En cuanto encontrara un buen rincón se escondería y pensaría cómo continuar desde allí. Al fin y al cabo, ya estaba en el castillo y no había resultado tan difícil.

Seguro que se le ocurría algo antes de que el sol se acabar de poner.


lunes, 22 de febrero de 2010

segunda parte, capítulo cuatrigésimo





Bas'il finalmente la habia convencido para que se quedara en su casa mientras él salía a buscar a Alania.

-Llévate este pañuelo -le dijo al elfo antes de que este partiera-. Así Alania sabrá que vas de mi parte.

Y el señor de Dheireadh había partido hacia el malogrado Fasqaid, donde Laila esperaba que pudiera encontrar a su hija. Lo esperaba con todas sus fuerzas, porque si no estaba allí... ¡No! No iba a pensar en ello, pues de lo contrario se iba a volver loca encerrada en cuatro paredes, escondida incluso del servicio por miedo a que alguien la pudiera delatar.

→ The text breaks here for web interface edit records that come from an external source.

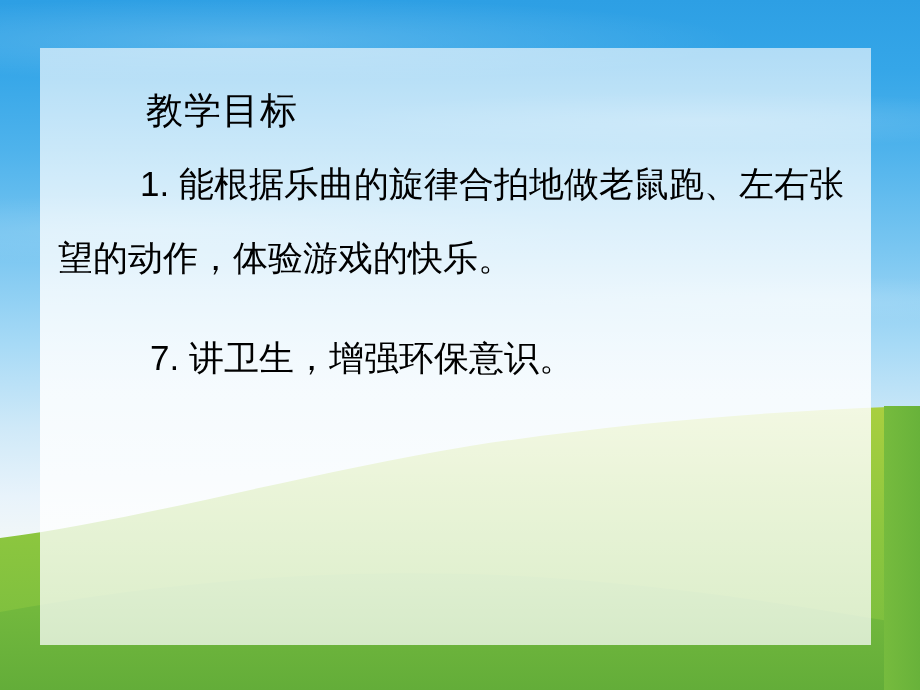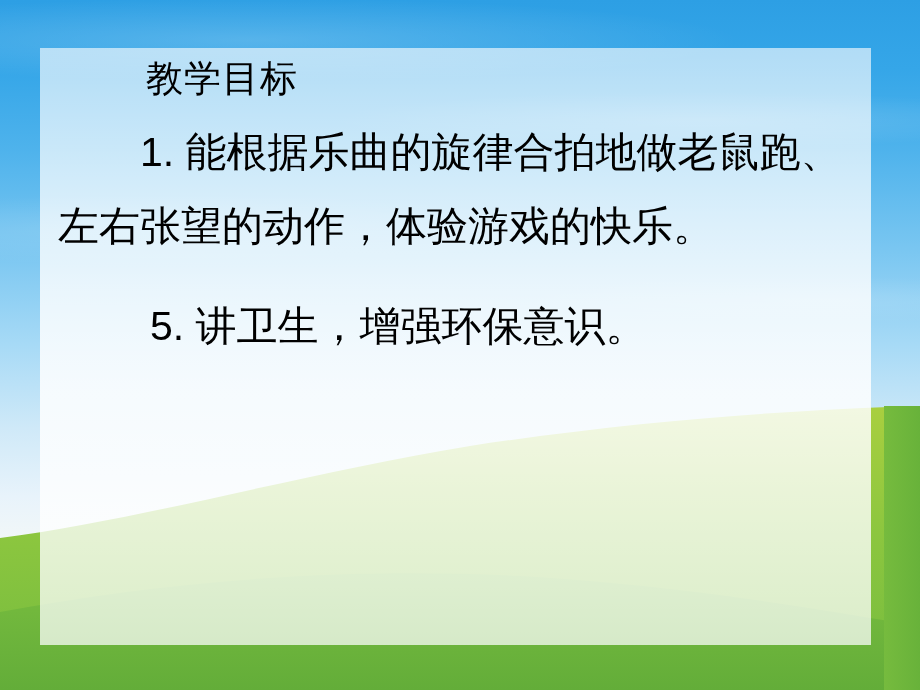--- a/index.html
+++ b/index.html
@@ -70,7 +70,7 @@
                 rgba(255,255,255,0.80) 74%,
                 rgba(255,255,255,0.72) 100%);
     box-sizing: border-box;
-    padding: 12px 18px 0 18px;
+    padding: 44px 18px 0 18px;
   }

Hacía tan solo unas horas que Bas'il había salido y la elfa sabía perfectamente que aún a caballo iba a tardar al menos un día y medio en ir a Fasqaid y volver, así que trató de encontrar con qué entretenerse entre los libros de la biblioteca. Nunca había sido muy aficionada a la lectura. Era una mujer muy activa y sentarse a leer le había parecido siempre un lujo digno de aquellos que no tienen nada mejor que hacer. Pero en aquel momento cualquier cosa era mejor que pasearse arriba y abajo de la sala mordiéndose las uñas.

Seleccionó un grueso volumen de historia de la Nación y se sentó en una de las mesas a ojearlo. No llevaba muchas páginas cuando alguien llamó a la puerta principal.

Dio un respingo, corriendo hacia la ventana para ver si podía ver quien era. Era demasiado pronto para que fuera Bas'il, pero aún así no pudo evitar que todas las peores posibilidades pasaran por su cabeza. O tal vez no era Bas'il volviendo demasiado pronto porque ya no había nada que hacer. Tal vez eran los hombres del Qiam porque el señor de Dheireadh la habia vendido en cuanto había tenido ocasión.

Desde la ventana no podía ver nada y eso sólo empeoraba sus nervios, así que se acercó a la puerta y la entreabrió para poder escuchar la conversacíón que se desarrollaba en el piso inferior.

El ángulo no era muy bueno, pero aún así pudo ver a uno de lso criados mientras abrí la puerta a dos elfos encapuchados.

-¿En qué puedo ayudarles?

-Buscamos al señor de la casa -dijo uno de ellos, el más bajito.

-Lamento comunicarles que el señor ha salido y no se encuentra en casa en este momento.

-¿Podemos esperarle dentro? -Quiso saber el otro elfo, el más alto.

El corazón de laila dio un vuelco cuando reconoció la voz.

El criado empezó a decir algo acerca de que el señor no iba a pasar la noche en casa y había dado instrucciones acerca de no recibir a nadie en su ausencia, pero ella ya no escuchaba. Ignorando toda precaución se acercó a la barandilla de la escalera, donde se agarró tan fuerte que los nudillos se le quedaron blancos.

El elfo corpulento que se estaba disculpando con una inclinación sólo podía se él.

-¿Dhan?

Su marido alzó los azulísimos ojos hacia ella y su ceño fruncido dio paso a un gesto de sorpresa.

-¿Laila? ¿Qué...?

La elfa no respondió. Se limitó a bajar las escaleras corriendo y a abrazarse a él. Había creído que nunca más iba a volver a verle y ahora le tenía allí, de carne y hueso, sano y salvo. Él la abrazó a su vez como hacía años que no la abrazaba y luego con gentileza se apartó de ella para verla mejor, la incredulidad aún pintada en el rostro.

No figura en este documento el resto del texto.